In the midst of this maelstrom, no American business is more challenging or needs to be more entrepreneurial and resilient to survive than running a restaurant. Few industries have been hit harder. A big part of the current difficulties is obviously the pandemic, but there are also fundamental, structural issues with the business model. Opening a restaurant entails huge upfront investment and then the painful wait to see when and whether a sufficient number of initial customers will appear and later return. Today, the angst is even more complicated because there are serious concerns about attracting any customers.
Much like Covid-19 itself, one of the biggest concerns has to do with lingering behavioral changes in the way Americans will be dining out in the future. For many of us, the idea of a gracious meal is a fading memory, and it may never return. Sadly, today and for quite a while, it's going to be all about eating quickly and getting out in one piece. Two-martini lunches were already on their way to oblivion, but these days, given the budget-busting Covid-19 constraints on size, separation, capacity, and operating hours, even the restaurants themselves are posting signs about how long customers can occupy their booths and tables. It's the worst possible reminder and message. And hardly a way to encourage liquid lunches or multi-drink dinners. As any good operator will tell you, liquor sales are the mother's milk of the trade and represent almost the entire profit margin in most places.
As the weather worsens and the misery mounts, the prospects for the white tablecloth restaurant industry in general (QSR chains being takeout focused) continue to dampen. These businesses operate perpetually at the very edge of profitability and with little in the way of reserves, credit capacity, or rainy-day savings. Restaurants are basically perpetual startups -- at risk each and every week. They're at the mercy of various product availabilities, vendor shortcomings, labor issues, health inspectors, weather, and, of course, viruses. They may have regular customers, but they rarely if ever have regular, recurring, demonstrable revenue. Every day is a new day, and the main goal is to get through it without any major catastrophes.
The various PPP plans and programs have failed to acknowledge that, across the broad spectrum of the economy, the narrower the margins in a given vertical, the greater the need for assistance. As we now all know, the continuing pandemic wasn't just a couple of rainy days run together or even a few weeks; it is a full-blown shitstorm that has yet to end except in the fantasy land of Trumpville. It's entirely likely that, once the dust finally settles and the air finally clears in major cities, we will have lost 30 to 40 percent of our favorite restaurants along with the millions of jobs those businesses used to represent. And many of the survivors will just be limping along.
While many restaurants have shuttered already, the worst is likely yet to come, for a variety of reasons. Most obvious is that it's no fun to sit outside in freezing cold weather in a tent, especially when accompanied by the stench of space heaters. If the particles don't get ya, the propane probably will.
Next up is the major shift to working from home (WFH) rather than in the central and downtown business districts, which means fewer and fewer customers, less catering, infrequent gatherings and events today, and a ton fewer tourists in major cities.
Add in tens of millions of unemployed and underemployed workers who won't be lunching or entertaining one another anytime soon. Then there are the millions of others with far less job and financial security than they enjoyed less than a year ago who won't be spending like sailors anymore. And finally, thousands of college students who are staying home here and abroad who won't be supporting town-and-gown communities. They'll be sorely missed. Not exactly the last supper, but pretty grim.

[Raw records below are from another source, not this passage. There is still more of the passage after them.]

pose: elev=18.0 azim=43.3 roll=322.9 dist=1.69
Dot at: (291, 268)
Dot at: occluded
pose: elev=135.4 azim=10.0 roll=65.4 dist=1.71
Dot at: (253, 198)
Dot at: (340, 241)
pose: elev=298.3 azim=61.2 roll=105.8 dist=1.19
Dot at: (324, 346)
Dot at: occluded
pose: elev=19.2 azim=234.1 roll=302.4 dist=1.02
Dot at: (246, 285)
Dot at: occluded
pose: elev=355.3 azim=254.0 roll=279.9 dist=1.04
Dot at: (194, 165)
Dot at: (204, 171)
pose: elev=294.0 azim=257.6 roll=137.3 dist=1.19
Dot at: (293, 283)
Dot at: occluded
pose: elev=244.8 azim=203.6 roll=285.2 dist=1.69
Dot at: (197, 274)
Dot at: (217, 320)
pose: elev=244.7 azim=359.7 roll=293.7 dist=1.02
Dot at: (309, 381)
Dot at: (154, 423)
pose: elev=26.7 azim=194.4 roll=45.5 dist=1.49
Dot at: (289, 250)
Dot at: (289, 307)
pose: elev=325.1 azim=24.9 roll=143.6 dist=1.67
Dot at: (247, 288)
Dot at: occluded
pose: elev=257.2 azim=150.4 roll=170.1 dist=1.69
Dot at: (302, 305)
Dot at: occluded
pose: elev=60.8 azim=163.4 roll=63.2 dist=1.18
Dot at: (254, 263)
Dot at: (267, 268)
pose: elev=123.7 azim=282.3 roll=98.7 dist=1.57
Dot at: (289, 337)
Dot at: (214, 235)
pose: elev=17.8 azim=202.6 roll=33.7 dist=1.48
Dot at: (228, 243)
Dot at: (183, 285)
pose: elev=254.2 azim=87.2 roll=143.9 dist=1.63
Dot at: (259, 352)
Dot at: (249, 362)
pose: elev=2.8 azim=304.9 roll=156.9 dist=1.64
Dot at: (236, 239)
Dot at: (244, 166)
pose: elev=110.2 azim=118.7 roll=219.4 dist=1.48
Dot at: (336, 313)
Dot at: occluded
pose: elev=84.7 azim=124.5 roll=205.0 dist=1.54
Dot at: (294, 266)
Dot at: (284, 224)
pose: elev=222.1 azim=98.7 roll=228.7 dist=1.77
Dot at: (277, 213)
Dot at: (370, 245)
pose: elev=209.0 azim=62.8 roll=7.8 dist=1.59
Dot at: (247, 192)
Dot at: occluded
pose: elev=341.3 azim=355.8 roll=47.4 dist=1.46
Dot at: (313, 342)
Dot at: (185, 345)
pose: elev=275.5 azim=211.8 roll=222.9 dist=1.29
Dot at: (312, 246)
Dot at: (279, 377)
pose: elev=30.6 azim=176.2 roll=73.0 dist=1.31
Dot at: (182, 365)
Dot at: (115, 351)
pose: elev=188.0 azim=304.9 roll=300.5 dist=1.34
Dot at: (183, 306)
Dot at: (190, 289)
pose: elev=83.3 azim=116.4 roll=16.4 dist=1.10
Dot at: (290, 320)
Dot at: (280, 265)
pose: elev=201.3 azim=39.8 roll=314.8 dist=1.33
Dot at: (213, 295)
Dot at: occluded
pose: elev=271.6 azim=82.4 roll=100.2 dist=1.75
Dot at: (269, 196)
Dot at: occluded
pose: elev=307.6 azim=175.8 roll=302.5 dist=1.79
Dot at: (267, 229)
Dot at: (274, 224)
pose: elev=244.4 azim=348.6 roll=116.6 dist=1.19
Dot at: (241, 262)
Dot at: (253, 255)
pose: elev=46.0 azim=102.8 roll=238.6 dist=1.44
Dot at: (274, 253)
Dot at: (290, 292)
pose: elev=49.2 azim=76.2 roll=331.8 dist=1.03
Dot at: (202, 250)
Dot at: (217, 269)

I asked a Chicago-based real estate expert to offer me any light whatsoever at the end of this tunnel. He suggested that landlords sitting with empty restaurants might partner directly with chefs to reopen these spaces. It makes a ton of sense in that it eliminates the huge upfront construction costs of a kitchen (probably $1 million in upscale joints); there's the prospect of long-term rent relief in exchange for some profit sharing; in many high-end cases, the customers are more followers of the chefs than the owners; and I've never met a true chef who didn't want to run his own place, free of meddling investors or partners.
We're seeing a similar approach in the large, emptying malls where, for example, the Simon Property Group and Brookfield Property Partners are negotiating to buy J.C. Penney's retail operations to give themselves a guaranteed anchor tenant. In fact, like it or not, we're living through one of Schumpeter's evolutionary waves of creative destruction, which will require both continuous innovation and the best entrepreneurs we can find. We're going to need new ideas, great flexibility, support from the various regulatory authorities, and considerable patience to save our restaurants, but the alternative is just too painful to imagine.